The normalised driver name issue has come up before, see #411 for example. Perhaps include this in the 'What's New' section of the release notes?

edit: apologies, #411 seems to be a separate issue altogether.

omad commented 6 years ago

The change that has broken things here is that storage.driver is now being stored in the Product in the DB. It was made in commit 63d721be6972c44c2cbfa9eb3804fe1c6e6b491f when DriverManager was still a thing.

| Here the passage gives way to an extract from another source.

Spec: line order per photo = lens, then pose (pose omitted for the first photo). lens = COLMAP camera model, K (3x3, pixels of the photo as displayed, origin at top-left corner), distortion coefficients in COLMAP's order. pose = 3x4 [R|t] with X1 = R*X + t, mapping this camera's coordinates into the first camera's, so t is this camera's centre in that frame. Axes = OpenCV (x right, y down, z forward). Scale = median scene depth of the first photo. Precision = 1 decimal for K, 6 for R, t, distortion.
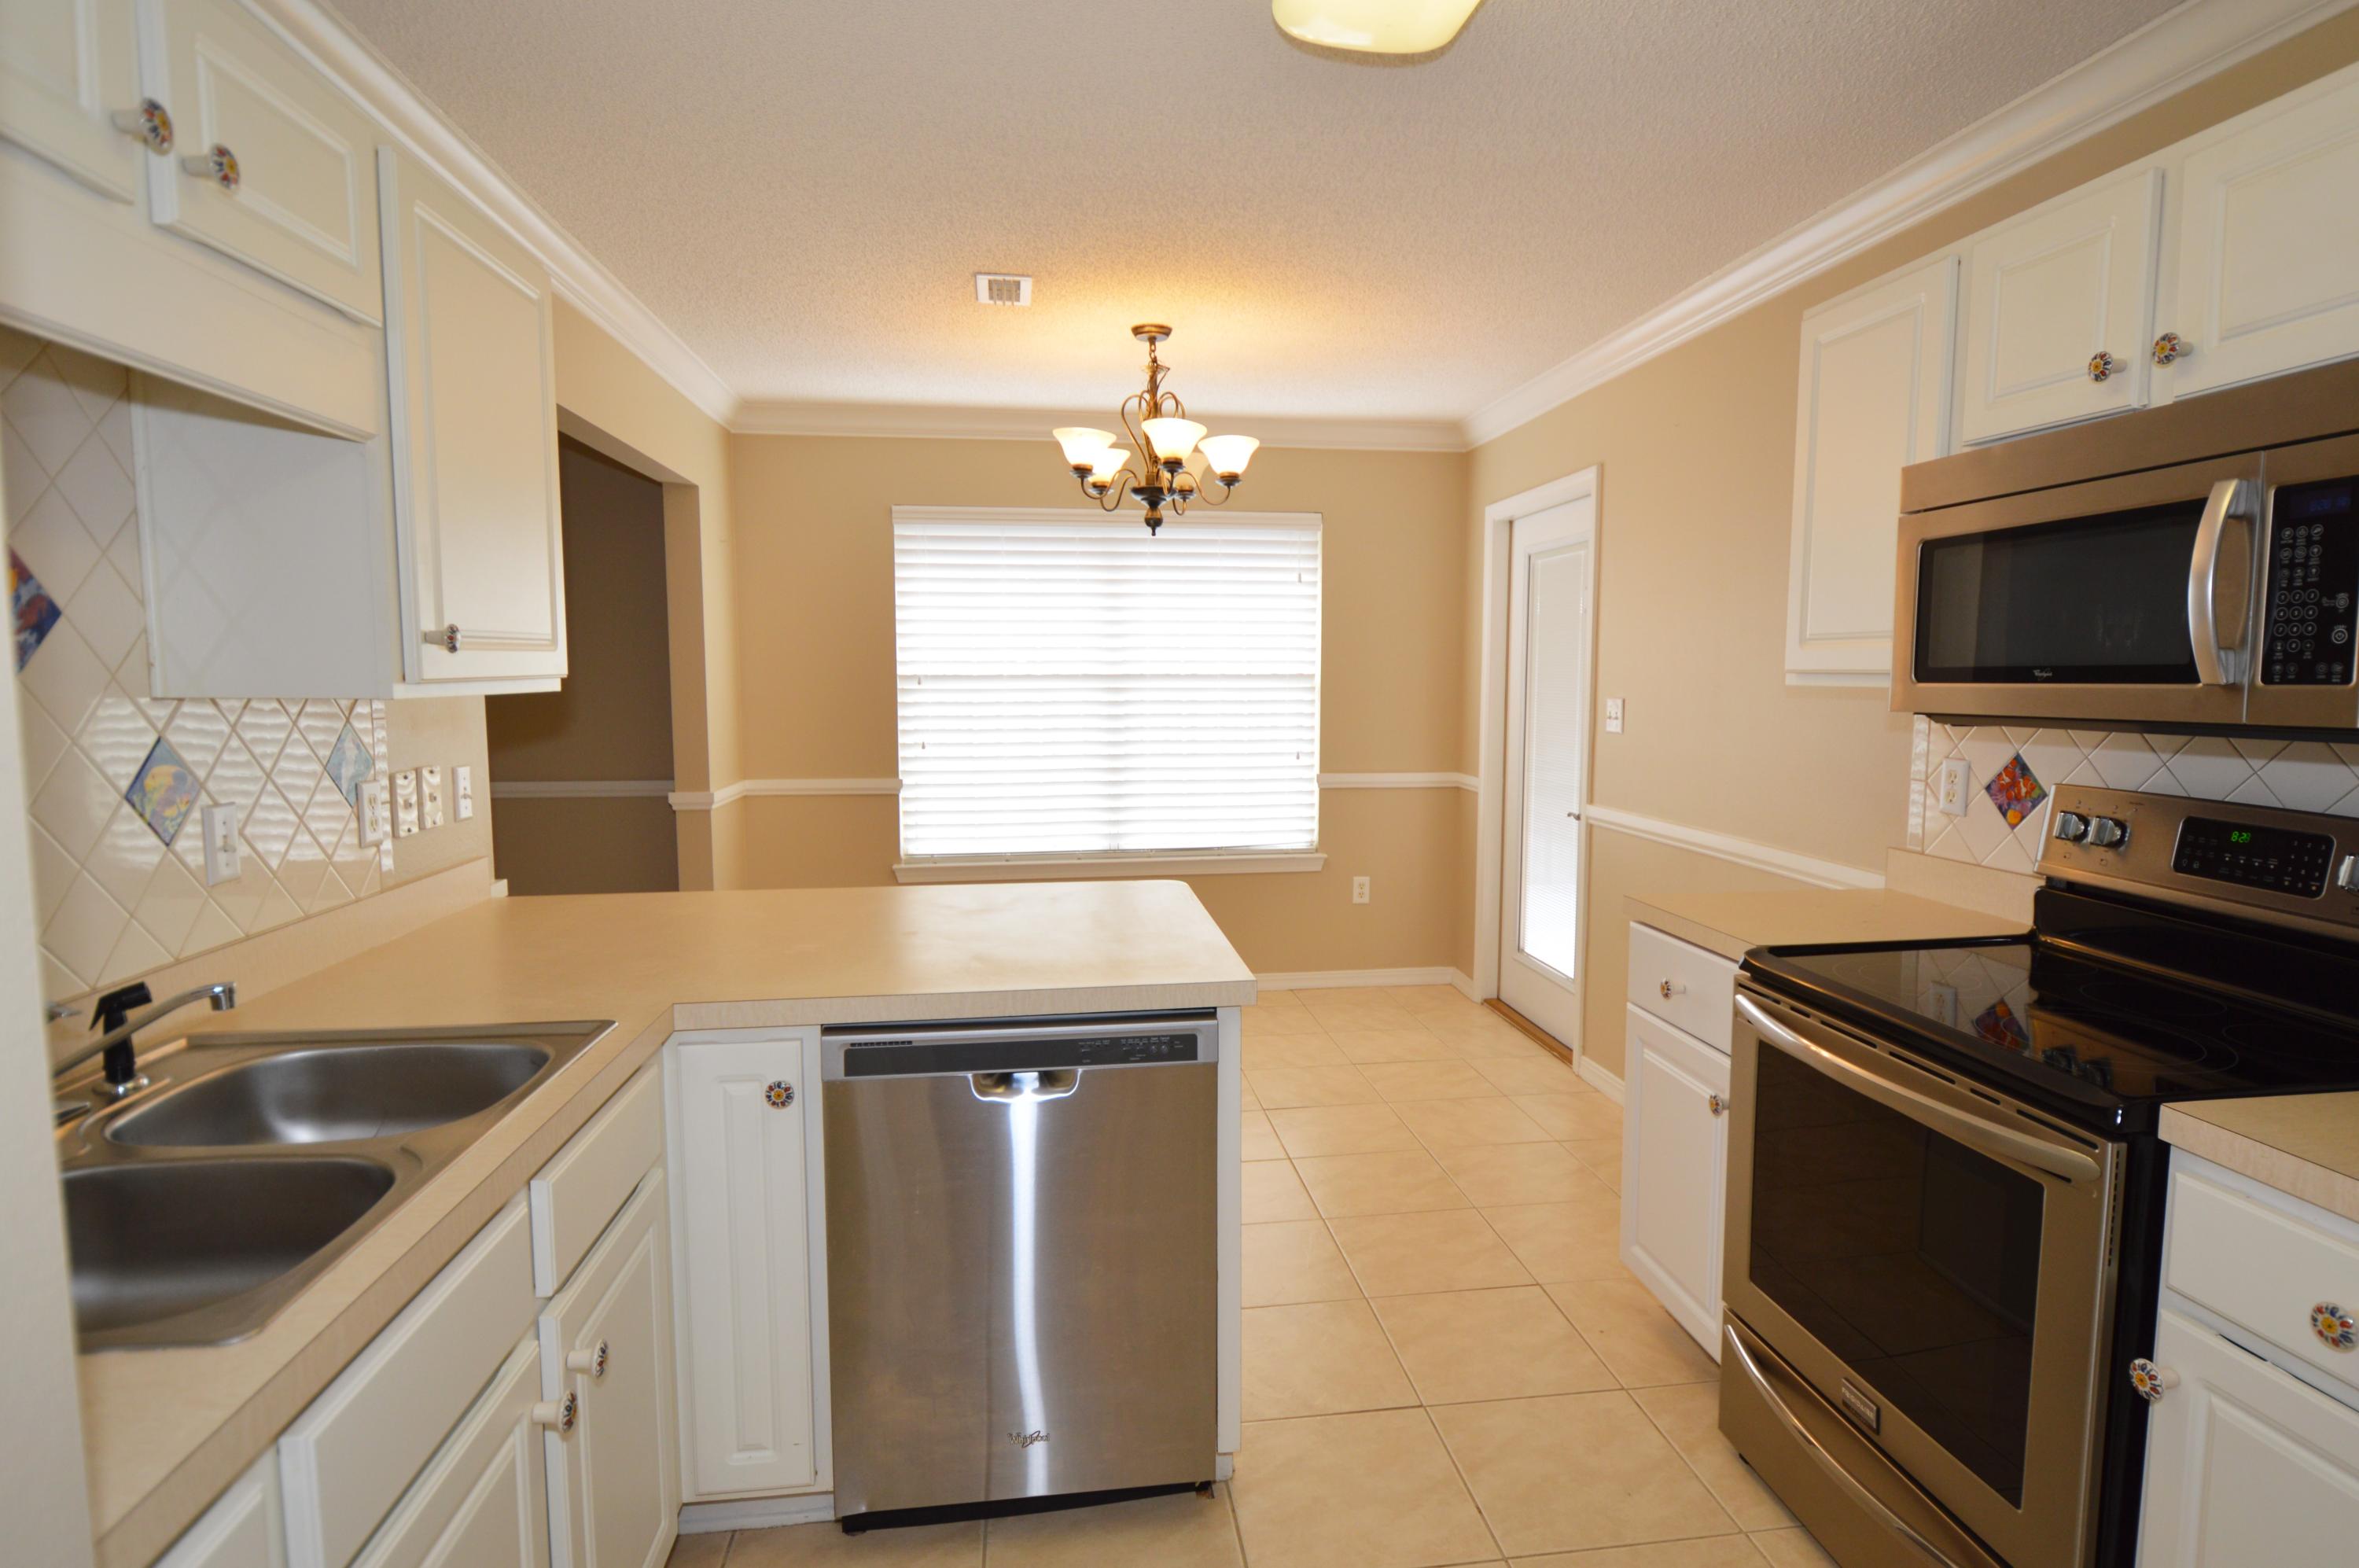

I think it was an oversite to not revert this, and the best option is to not store the storage.driver name in the database product. As far as I can tell that would be more in line with the fields which are kept when morphing from an ingestion configuration to a product definition.

@Kirill888 Would this have any impact on how drivers are selected?

@jeremyh @andrewdhicks Does this sound okay to you two?

omad commented 6 years ago

@loicdtx If you run ingester in verbose mode, it will log which changes, if any, need to be made to the target product. I've run a test with your configuration files between 1.5.5 and 1.6rc1 and get the following output:

$ datacube -v ingest -c s2_l2a_20m_mexico.yaml
2018-05-01 10:30:28,396 68994 datacube INFO Running datacube command: /Users/omad/miniconda3/envs/py36/bin/datacube -v ingest -c s2_l2a_20m_mexico.yaml
2018-05-01 10:30:28,563 68994 datacube-ingest INFO Created DatasetType s2_l2a_20m_mexico
2018-05-01 10:30:28,575 68994 datacube.index._products INFO Unsafe change in storage.driver from missing to 'NetCDF CF'
2018-05-01 10:30:28,575 68994 datacube-ingest INFO Cannot update "s2_l2a_20m_mexico": 1 unsafe changes, 0 safe changes
2018-05-01 10:30:28,575 68994 datacube-ingest INFO Safe changes: []
2018-05-01 10:30:28,575 68994 datacube-ingest INFO Unsafe changes: [(('storage', 'driver'), missing, 'NetCDF CF')]

This shows how we're now attempting to store storage.driver whereas before we weren't. I think this is a bug and we'll fix it in the next release.

In the meantime, after reviewing the log output, it's possible to run:

datacube -v ingest --allow-product-changes -c s2_l2a_20m_mexico.yaml

Which will update the product in the database. After we fix the bug, you would need to run again with the same option to convert back to the old definition.

Kirill888 commented 6 years ago

@omad only format and protocol are used to select driver, nothing under storage is consulted. Not sure what are the expectations in the s3aio driver are.